そして残虐非道と謳われる魔王を甘やかしつつ、きちんと働かせる歳若い王妃には誰も頭が上がらない。
きちんとこなされていく書類の束を見ながら私は今日も恙無く執務が進むことに安堵した。
「―――…終わりだ。」
最後の一枚を終えた陛下がグッタリとした表情で書類を差し出してくる。
不備がないことを確認して全ての束に重ねる。
「お疲れ様でした。」
私の言葉に溜め息を零し、王妃を抱き締める陛下。
これ以上居ては邪魔だろう。
書類を持ち、私は執務室を退室した。
通りかかった侍女に執務室へティーセットを運ぶよう指示するのを忘れない。
愛妻家の魔王陛下が自ら妻に紅茶を煎れるからだ。
魔王陛下と王妃が婚姻を結ばれてからは、その仲睦まじさと縁起に乗ろうと貴族達の中でも婚姻するのが流行っている。
……私もそろそろ妻帯すべきだろうか。
書類を各々必要な場所へ渡して回りながら溜め息が漏れた。
「キアラン、何を溜め息なぞ吐いている?」
かけられた声に振り返ればセオフィラスが廊下を闊歩しているではないか。
「大元王、何時頃お戻りになられたのですか。」
自由気ままに魔界をウロつき回っているのは構わないけれど、戻ってくるなら手紙の一つくらい寄越して欲しいものだ。

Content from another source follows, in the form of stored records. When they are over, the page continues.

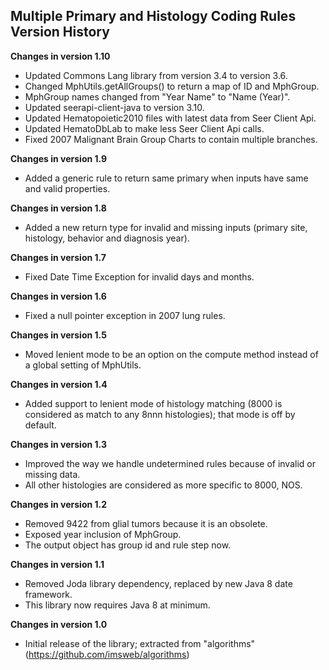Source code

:## Multiple Primary and Histology Coding Rules Version History

**Changes in version 1.10**

 - Updated Commons Lang library from version 3.4 to version 3.6.
 - Changed MphUtils.getAllGroups() to return a map of ID and MphGroup.
 - MphGroup names changed from "Year Name" to "Name (Year)".
 - Updated seerapi-client-java to version 3.10.
 - Updated Hematopoietic2010 files with latest data from Seer Client Api.
 - Updated HematoDbLab to make less Seer Client Api calls.
 - Fixed 2007 Malignant Brain Group Charts to contain multiple branches.

**Changes in version 1.9**

 - Added a generic rule to return same primary when inputs have same and valid properties.

**Changes in version 1.8**

 - Added a new return type for invalid and missing inputs (primary site, histology, behavior and diagnosis year).

**Changes in version 1.7**

 - Fixed Date Time Exception for invalid days and months.

**Changes in version 1.6**

 - Fixed a null pointer exception in 2007 lung rules.

**Changes in version 1.5**

 - Moved lenient mode to be an option on the compute method instead of a global setting of MphUtils.

**Changes in version 1.4**

 - Added support to lenient mode of histology matching (8000 is considered as match to any 8nnn histologies); that mode is off by default.

**Changes in version 1.3**

 - Improved the way we handle undetermined rules because of invalid or missing data.
 - All other histologies are considered as more specific to 8000, NOS.

**Changes in version 1.2**

 - Removed 9422 from glial tumors because it is an obsolete.
 - Exposed year inclusion of MphGroup.
 - The output object has group id and rule step now.

**Changes in version 1.1**

 - Removed Joda library dependency, replaced by new Java 8 date framework.
 - This library now requires Java 8 at minimum.

**Changes in version 1.0**

 - Initial release of the library; extracted from "algorithms" (https://github.com/imsweb/algorithms)

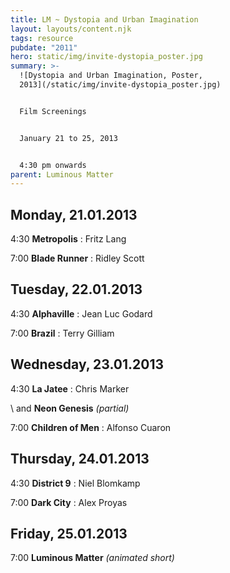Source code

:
 ```yaml
---
title: LM ~ Dystopia and Urban Imagination
layout: layouts/content.njk
tags: resource
pubdate: "2011"
hero: static/img/invite-dystopia_poster.jpg
summary: >-
  ![Dystopia and Urban Imagination, Poster,
  2013](/static/img/invite-dystopia_poster.jpg)


  Film Screenings


  January 21 to 25, 2013


  4:30 pm onwards
parent: Luminous Matter
---
```

## Monday, 21.01.2013

4:30 **Metropolis** : Fritz Lang

7:00 **Blade Runner** : Ridley Scott

## Tuesday, 22.01.2013

4:30 **Alphaville** : Jean Luc Godard

7:00 **Brazil** : Terry Gilliam

## Wednesday, 23.01.2013

4:30 **La Jatee** : Chris Marker

\    and **Neon Genesis** _(partial)_

7:00 **Children of Men** : Alfonso Cuaron

## Thursday, 24.01.2013

4:30 **District 9** : Niel Blomkamp

7:00 **Dark City** : Alex Proyas

## Friday, 25.01.2013

7:00 **Luminous Matter** _(animated short)_
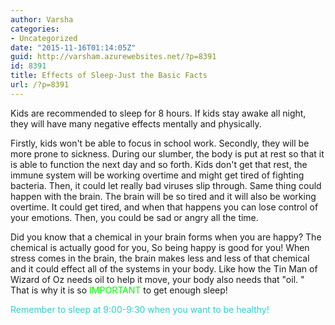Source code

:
 ```yaml
---
author: Varsha
categories:
- Uncategorized
date: "2015-11-16T01:14:05Z"
guid: http://varsham.azurewebsites.net/?p=8391
id: 8391
title: Effects of Sleep-Just the Basic Facts
url: /?p=8391
---
```


Kids are recommended to sleep for 8 hours. If kids stay awake all night, they will have many negative effects mentally and physically.

Firstly, kids won't be able to focus in school work. Secondly, they will be more prone to sickness. During our slumber, the body is put at rest so that it is able to function the next day and so forth. Kids don't get that rest, the immune system will be working overtime and might get tired of fighting bacteria. Then, it could let really bad viruses slip through. Same thing could happen with the brain. The brain will be so tired and it will also be working overtime. It could get tired, and when that happens you can lose control of your emotions. Then, you could be sad or angry all the time.

Did you know that a chemical in your brain forms when you are happy? The chemical is actually good for you, So being happy is good for you! When stress comes in the brain, the brain makes less and less of that chemical and it could effect all of the systems in your body. Like how the Tin Man of Wizard of Oz needs oil to help it move, your body also needs that  "oil. " That is why it is so <span style="color: #00ff00">IMPORTANT</span> to get enough sleep!

<span style="color: #33cccc">Remember to sleep at 9:00-9:30 when you want to be healthy!</span>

何せ父である大元王が帰って来ると魔王陛下のご機嫌はすこぶる悪くなる。
彼の妻であるリールァ様が義父である大元王と大層仲が良い分、魔王陛下はその様子を見るのが酷く気に入らないらしい。
元々仲が良いとは言い違い親子なので仕方がないけれど緩衝材となるリールァ様は毎回大元王の悪戯に振り回され、そんな妻を見て激怒する魔王陛下を楽しむ父親という最悪な図が展開されるのだ。
「つい今し方だ。それより息子と可愛い義娘は執務室か?」
「えぇ、執務を終えたばかりですので恐らくは其方にいらっしゃるでしょう。……大元王、またお遊びをするのでしたら陛下とリールァ様に火の粉が降りかからぬものになさってください。」
「それではつまらぬではないか。」
陛下とよく似た顔でニヤリと笑う大元王に頭が痛くなってくる。
何故この人は己の息子に嫌われるであろうことを、ワザワザするのだろう。などという疑問は持つまい。この方は自身が楽しいと思えることならばどんな悪行でも笑顔でサラリとこなしてしまう人だ。
何やら鳥の羽根だかよく分からぬ仮面やらが詰め込まれた布袋を片手に愉快そうな笑みを浮べて執務室の方へ行ってしまった。
きっとこれから魔王陛下とリールァ様はセオフィラス様の悪戯の対象になるだろう。
鼻唄でも聞こえてきそうな背中を見送り、もう一度、肺の中身がなくなるほど溜め息を吐き出した。